Nutrition Information

calories 466

carbohydrate 17.0g

protein 54.0g

fat 20.5g

saturated fat 5.0g

trans fat 0.0g

cholesterol 143mg

sodium 282mg

potassium 1365mg

fiber 6.1g

sugar 9.2g


  • 3 tablespoon(s) olive oil
  • 1 medium onion(s) diced
  • 1 medium jalapeno pepper(s) seeded and diced
  • 2 medium garlic clove(s) minced
  • 1 small zucchini chopped
  • 1 tablespoon(s) chili powder
  • 1 teaspoon(s) cumin
  • 1/2 teaspoon(s) paprika
  • 1 pound(s) beef, ground
  • 1/2 pound(s) pork, ground
  • 4 cup(s) spinach, baby
  • 3 medium tomato(es) chopped
  • 1 medium tomato(es) crushed
  • 1/8 teaspoon(s) sea salt to taste
  • 1/8 teaspoon(s) black pepper to taste


  1. In a large saucepan or Dutch oven, heat the oil over medium heat.
  2. Add the onion and jalapeño, and cook until soft.
  3. Stir in the garlic and zucchini.
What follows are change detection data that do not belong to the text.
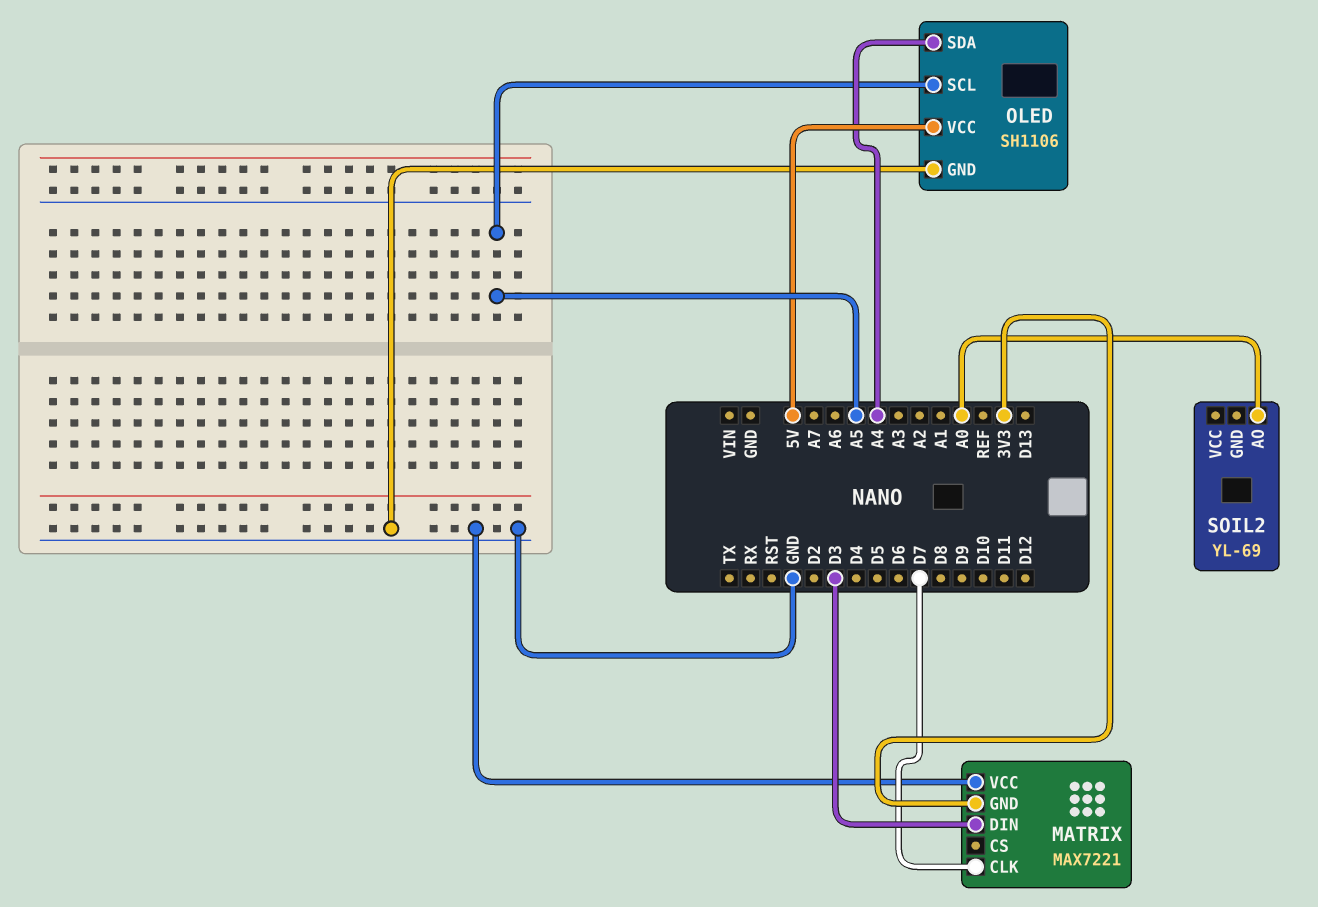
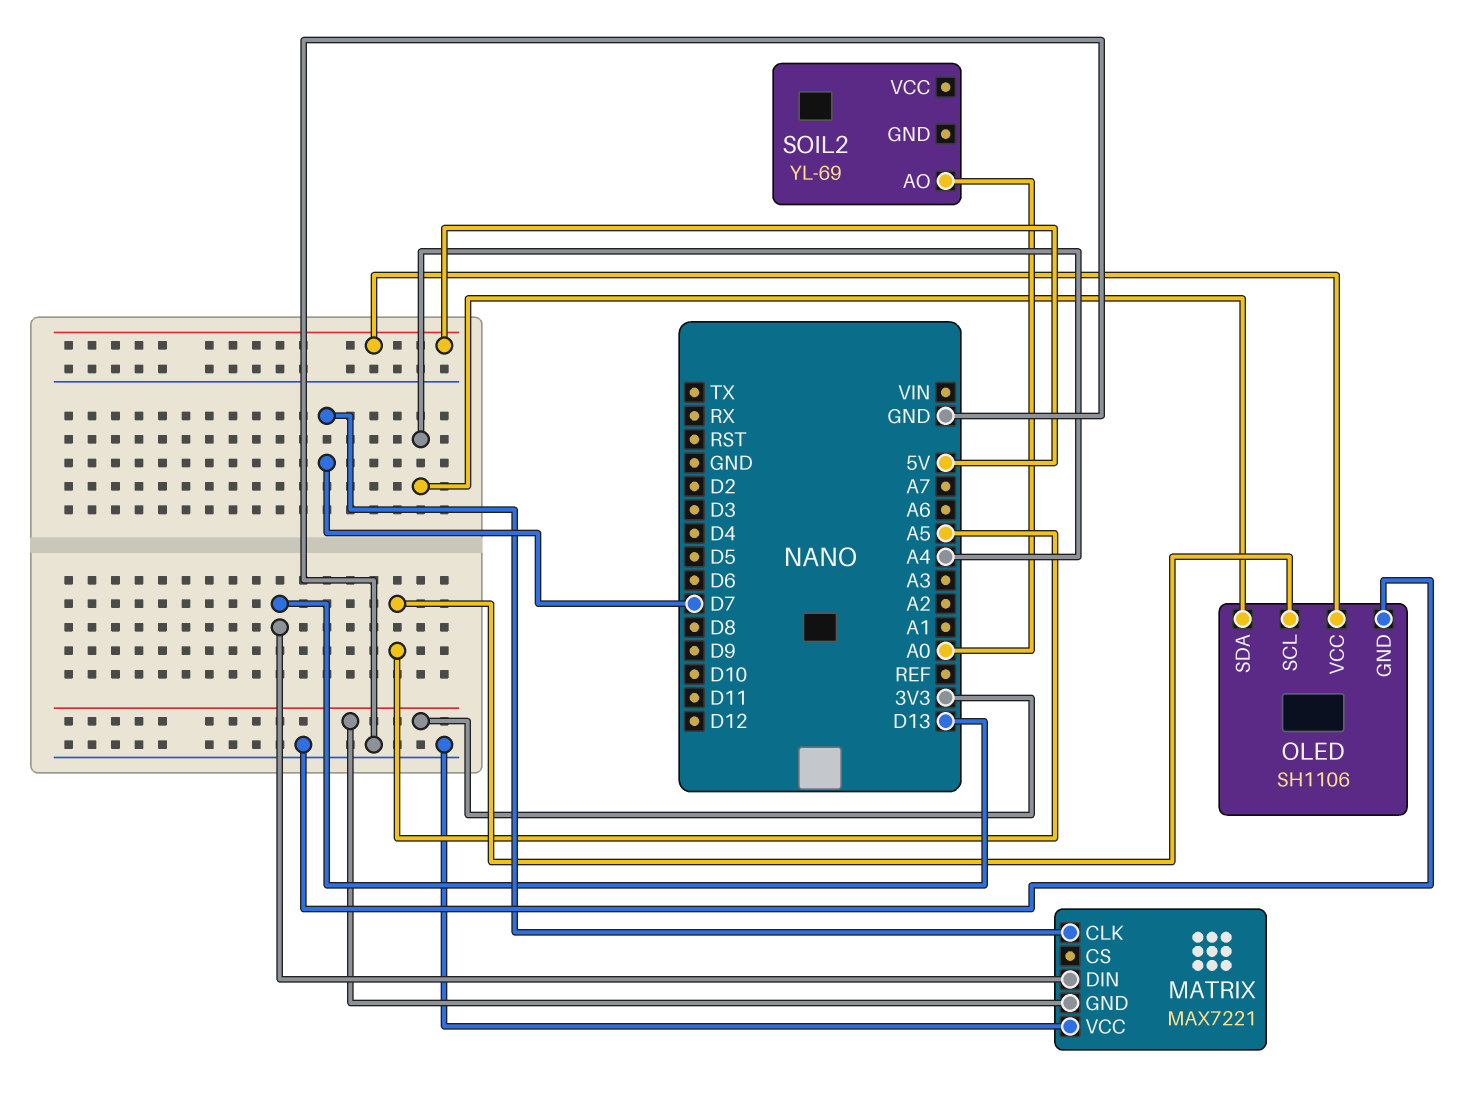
MATRIX pin DIN: D3 -> D13

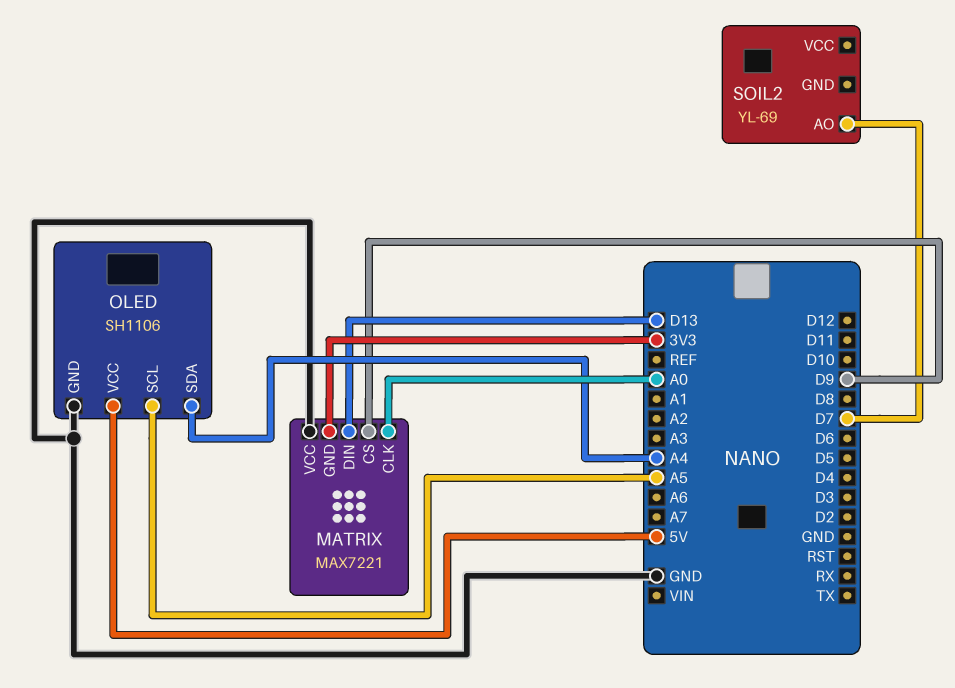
MATRIX pin CLK: D7 -> A0
MATRIX pin CS: none -> D9
SOIL2 pin AO: A0 -> D7

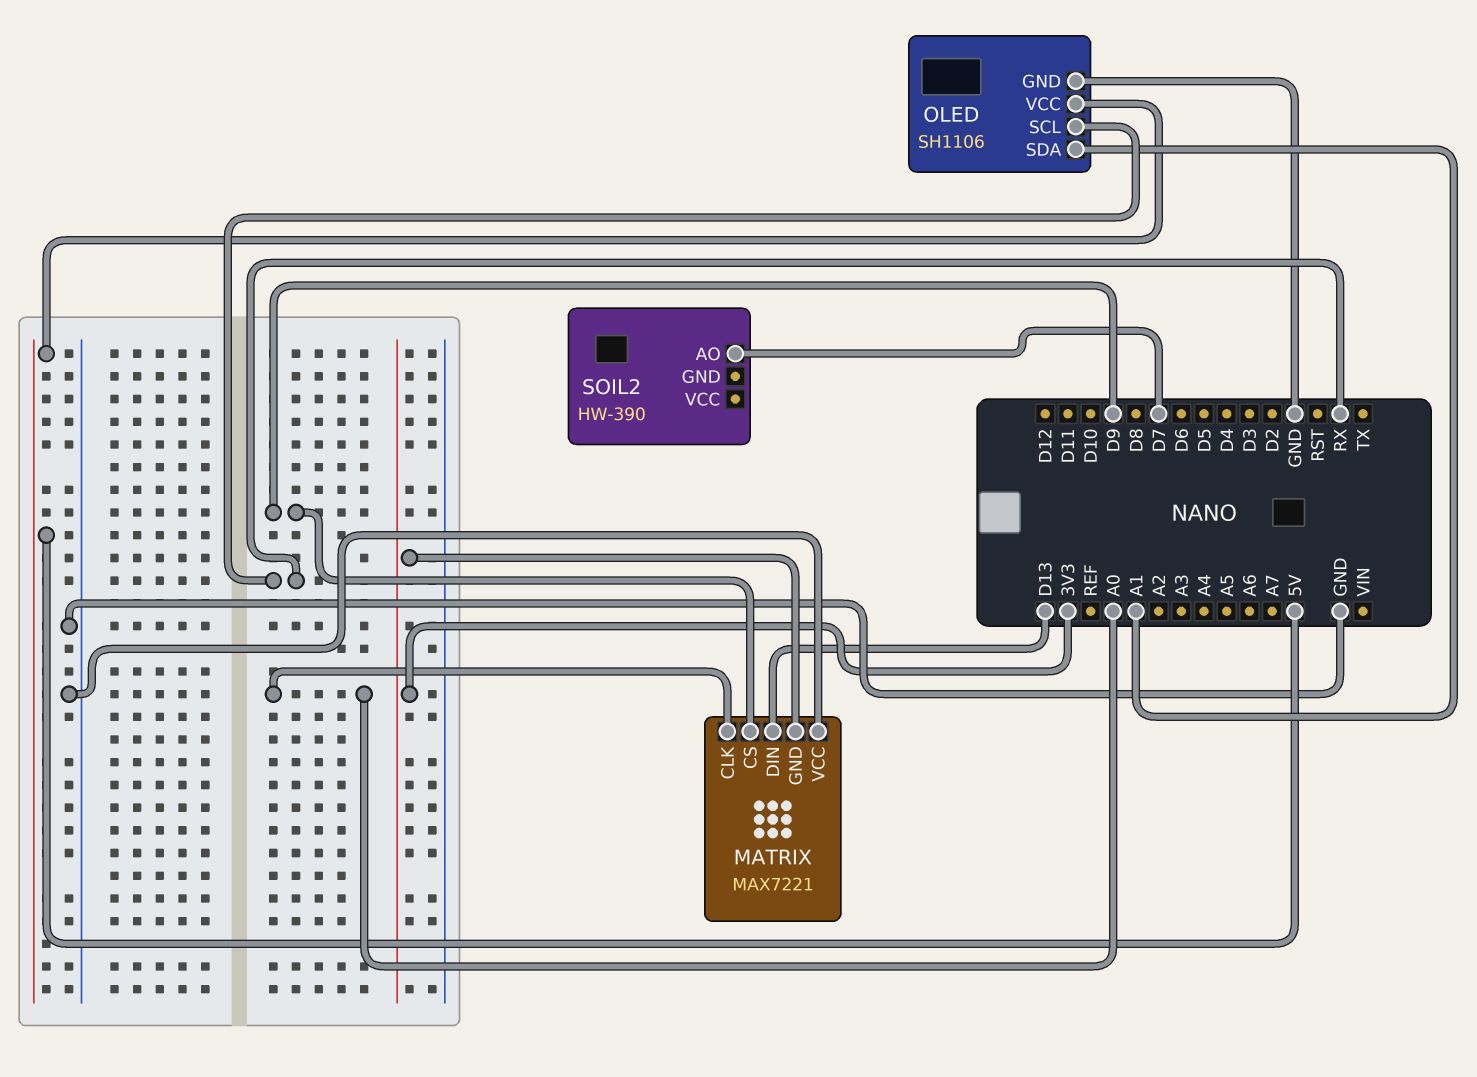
OLED pin SCL: A5 -> RX
OLED pin SDA: A4 -> A1
SOIL2: YL-69 -> HW-390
Cook for a minute and add the seasonings.
  4. Stir and add the beef and pork to the pot. Cook until no longer pink in the center.
  5. Add the spinach and tomatoes, and season with salt and pepper.
  6. Simmer until vegetables are soft and chili is thickened, 30-40 minutes. You can simmer for several hours to improve flavor; simply add water or broth to the pan. Serve hot.